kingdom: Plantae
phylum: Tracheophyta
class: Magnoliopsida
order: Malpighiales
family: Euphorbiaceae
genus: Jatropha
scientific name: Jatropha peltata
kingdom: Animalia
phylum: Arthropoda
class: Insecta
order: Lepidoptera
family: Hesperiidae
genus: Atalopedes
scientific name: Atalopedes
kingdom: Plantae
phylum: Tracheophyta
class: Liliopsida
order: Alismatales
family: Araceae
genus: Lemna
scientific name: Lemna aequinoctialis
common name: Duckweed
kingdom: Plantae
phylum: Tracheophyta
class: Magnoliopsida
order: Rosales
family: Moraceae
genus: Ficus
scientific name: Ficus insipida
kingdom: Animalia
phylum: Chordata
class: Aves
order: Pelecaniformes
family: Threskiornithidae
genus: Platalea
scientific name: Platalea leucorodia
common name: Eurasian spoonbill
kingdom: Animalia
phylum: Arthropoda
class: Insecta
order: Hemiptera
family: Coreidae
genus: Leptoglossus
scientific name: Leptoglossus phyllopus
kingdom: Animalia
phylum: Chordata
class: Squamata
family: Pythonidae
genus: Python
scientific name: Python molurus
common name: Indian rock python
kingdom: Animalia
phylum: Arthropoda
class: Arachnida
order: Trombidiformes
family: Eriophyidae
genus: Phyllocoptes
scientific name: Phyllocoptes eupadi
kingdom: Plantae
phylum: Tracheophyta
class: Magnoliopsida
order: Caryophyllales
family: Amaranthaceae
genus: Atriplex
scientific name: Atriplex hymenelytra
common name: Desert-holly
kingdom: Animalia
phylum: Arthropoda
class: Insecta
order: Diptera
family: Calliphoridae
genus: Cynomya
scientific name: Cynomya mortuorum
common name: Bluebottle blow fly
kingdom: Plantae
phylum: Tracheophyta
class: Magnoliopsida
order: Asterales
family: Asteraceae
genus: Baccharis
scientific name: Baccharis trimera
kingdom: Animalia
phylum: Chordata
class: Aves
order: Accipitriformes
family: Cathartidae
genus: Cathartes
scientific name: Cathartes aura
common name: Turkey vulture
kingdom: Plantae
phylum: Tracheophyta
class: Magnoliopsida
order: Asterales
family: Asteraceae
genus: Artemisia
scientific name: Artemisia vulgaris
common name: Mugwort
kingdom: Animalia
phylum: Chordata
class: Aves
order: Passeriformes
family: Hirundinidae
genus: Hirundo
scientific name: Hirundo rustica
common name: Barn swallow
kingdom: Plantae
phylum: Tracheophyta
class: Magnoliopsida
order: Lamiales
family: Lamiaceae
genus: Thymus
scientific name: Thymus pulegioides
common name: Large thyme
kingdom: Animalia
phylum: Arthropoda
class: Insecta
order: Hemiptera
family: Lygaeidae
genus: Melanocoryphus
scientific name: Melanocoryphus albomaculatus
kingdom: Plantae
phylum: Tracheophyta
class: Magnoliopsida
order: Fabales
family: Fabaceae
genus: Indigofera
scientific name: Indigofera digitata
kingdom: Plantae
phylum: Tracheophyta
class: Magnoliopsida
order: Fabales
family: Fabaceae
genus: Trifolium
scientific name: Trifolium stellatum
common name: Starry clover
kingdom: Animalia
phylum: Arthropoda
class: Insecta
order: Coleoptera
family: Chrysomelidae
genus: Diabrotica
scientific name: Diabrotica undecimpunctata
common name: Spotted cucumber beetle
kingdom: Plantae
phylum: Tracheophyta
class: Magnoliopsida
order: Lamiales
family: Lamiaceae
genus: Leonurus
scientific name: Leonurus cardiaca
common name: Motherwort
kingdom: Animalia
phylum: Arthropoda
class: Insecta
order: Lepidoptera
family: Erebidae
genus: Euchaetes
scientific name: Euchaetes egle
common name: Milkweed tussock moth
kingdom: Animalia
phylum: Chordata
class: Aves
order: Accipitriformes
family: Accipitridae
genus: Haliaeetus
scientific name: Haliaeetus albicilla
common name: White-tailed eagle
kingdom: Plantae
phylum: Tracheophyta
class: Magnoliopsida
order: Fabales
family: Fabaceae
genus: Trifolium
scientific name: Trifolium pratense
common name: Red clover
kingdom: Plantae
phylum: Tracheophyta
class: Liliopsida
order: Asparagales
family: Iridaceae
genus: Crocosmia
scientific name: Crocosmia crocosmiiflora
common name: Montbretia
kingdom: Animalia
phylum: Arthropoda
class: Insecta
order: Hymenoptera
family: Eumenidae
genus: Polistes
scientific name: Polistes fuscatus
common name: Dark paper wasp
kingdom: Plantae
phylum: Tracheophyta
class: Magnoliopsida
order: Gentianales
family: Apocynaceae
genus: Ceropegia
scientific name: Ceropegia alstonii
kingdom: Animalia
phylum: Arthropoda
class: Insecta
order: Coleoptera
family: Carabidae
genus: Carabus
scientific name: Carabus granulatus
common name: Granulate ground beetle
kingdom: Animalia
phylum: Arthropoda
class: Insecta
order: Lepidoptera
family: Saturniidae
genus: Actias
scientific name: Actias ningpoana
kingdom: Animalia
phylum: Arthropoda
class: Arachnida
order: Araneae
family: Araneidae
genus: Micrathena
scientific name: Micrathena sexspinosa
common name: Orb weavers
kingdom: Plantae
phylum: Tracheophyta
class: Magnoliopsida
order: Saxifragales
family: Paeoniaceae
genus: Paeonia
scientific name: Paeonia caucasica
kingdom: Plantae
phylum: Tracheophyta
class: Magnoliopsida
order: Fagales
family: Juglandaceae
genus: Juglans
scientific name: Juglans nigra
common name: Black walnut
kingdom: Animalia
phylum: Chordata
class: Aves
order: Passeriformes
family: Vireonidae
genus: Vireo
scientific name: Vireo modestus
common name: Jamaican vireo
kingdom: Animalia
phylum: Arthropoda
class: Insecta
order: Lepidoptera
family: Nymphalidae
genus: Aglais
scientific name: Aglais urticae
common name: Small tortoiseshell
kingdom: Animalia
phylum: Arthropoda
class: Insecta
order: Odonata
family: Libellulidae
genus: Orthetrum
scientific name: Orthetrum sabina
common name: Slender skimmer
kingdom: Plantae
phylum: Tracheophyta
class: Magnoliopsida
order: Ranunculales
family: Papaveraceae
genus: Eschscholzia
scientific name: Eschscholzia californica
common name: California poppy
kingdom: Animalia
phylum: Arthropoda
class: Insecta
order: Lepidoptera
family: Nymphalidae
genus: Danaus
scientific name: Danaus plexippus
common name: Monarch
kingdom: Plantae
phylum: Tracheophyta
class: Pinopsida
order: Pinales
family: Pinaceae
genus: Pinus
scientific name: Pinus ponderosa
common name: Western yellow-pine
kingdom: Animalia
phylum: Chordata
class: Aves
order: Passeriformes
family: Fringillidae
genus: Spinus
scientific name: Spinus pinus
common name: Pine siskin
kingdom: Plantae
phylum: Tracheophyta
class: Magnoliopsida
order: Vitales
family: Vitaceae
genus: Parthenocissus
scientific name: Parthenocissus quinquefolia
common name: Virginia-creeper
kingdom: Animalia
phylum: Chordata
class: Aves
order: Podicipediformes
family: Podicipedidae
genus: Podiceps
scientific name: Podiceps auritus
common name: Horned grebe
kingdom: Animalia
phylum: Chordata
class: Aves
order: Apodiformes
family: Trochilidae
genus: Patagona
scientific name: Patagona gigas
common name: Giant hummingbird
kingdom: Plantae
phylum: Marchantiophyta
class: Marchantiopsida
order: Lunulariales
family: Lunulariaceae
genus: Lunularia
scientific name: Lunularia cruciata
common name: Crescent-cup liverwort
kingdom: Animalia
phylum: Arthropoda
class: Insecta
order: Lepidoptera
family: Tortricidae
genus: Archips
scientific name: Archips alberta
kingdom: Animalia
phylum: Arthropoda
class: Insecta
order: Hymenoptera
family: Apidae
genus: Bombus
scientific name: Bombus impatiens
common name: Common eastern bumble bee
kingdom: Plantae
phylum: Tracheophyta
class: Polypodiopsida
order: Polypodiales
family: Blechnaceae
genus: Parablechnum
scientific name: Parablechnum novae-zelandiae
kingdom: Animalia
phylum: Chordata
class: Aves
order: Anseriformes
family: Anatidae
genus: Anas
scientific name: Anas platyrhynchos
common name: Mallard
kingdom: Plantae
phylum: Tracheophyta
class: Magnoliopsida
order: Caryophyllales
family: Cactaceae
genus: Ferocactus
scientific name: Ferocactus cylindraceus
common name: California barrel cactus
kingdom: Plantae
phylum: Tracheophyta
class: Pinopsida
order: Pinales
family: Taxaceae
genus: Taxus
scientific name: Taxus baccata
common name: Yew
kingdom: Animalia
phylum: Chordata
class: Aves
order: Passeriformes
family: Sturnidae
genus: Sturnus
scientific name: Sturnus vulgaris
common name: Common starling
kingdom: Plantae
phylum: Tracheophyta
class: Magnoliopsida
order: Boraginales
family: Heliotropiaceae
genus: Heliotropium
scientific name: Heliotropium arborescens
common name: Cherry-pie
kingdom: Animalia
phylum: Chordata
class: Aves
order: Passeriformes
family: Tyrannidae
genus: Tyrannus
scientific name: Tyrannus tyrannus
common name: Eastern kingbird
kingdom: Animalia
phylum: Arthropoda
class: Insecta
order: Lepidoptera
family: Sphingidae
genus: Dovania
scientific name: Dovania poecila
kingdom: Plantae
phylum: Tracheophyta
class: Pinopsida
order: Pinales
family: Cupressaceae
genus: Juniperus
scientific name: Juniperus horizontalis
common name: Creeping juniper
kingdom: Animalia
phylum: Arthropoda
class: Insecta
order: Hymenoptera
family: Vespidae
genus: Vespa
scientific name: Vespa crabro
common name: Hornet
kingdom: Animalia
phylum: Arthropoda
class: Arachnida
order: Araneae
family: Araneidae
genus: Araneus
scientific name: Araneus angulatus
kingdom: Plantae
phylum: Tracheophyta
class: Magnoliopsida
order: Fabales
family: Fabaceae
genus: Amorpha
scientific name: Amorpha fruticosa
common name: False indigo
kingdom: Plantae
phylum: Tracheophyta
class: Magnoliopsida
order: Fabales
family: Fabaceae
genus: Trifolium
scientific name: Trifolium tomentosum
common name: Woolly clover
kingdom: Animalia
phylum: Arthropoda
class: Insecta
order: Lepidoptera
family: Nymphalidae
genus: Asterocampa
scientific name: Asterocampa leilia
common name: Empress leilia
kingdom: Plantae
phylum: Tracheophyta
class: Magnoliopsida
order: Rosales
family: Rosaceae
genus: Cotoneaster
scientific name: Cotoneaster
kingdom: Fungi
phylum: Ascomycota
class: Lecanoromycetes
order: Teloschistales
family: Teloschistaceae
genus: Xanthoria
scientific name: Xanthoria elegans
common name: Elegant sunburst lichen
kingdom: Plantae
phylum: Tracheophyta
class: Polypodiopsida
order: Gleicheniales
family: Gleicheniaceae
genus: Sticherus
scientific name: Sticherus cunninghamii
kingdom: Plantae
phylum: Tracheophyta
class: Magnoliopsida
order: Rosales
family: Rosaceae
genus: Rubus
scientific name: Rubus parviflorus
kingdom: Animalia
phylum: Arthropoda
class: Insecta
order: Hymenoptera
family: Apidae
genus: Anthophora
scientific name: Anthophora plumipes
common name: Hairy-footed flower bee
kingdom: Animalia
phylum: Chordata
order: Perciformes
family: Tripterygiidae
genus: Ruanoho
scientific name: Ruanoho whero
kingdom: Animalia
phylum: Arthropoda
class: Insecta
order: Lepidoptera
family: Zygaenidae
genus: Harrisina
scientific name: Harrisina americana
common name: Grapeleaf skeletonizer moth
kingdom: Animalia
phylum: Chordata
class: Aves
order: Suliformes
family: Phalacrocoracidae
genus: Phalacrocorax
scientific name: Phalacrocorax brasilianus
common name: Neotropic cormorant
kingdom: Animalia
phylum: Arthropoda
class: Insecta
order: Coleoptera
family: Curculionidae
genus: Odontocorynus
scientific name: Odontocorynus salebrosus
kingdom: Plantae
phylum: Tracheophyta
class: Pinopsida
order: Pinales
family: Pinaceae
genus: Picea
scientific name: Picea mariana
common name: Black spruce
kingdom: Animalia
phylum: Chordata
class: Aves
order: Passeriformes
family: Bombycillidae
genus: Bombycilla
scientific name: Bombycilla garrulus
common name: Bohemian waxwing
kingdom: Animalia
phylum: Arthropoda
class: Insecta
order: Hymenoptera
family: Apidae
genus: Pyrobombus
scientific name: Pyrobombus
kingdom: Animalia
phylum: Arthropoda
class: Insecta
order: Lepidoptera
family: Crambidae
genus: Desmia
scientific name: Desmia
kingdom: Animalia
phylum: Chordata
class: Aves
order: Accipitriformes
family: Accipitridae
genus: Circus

****

Stated exercise — Extract the material above verbatim, from its first line through the line containing "family: Araceae", both ends included.

Output of the task —
kingdom: Plantae
phylum: Tracheophyta
class: Magnoliopsida
order: Malpighiales
family: Euphorbiaceae
genus: Jatropha
scientific name: Jatropha peltata
kingdom: Animalia
phylum: Arthropoda
class: Insecta
order: Lepidoptera
family: Hesperiidae
genus: Atalopedes
scientific name: Atalopedes
kingdom: Plantae
phylum: Tracheophyta
class: Liliopsida
order: Alismatales
family: Araceae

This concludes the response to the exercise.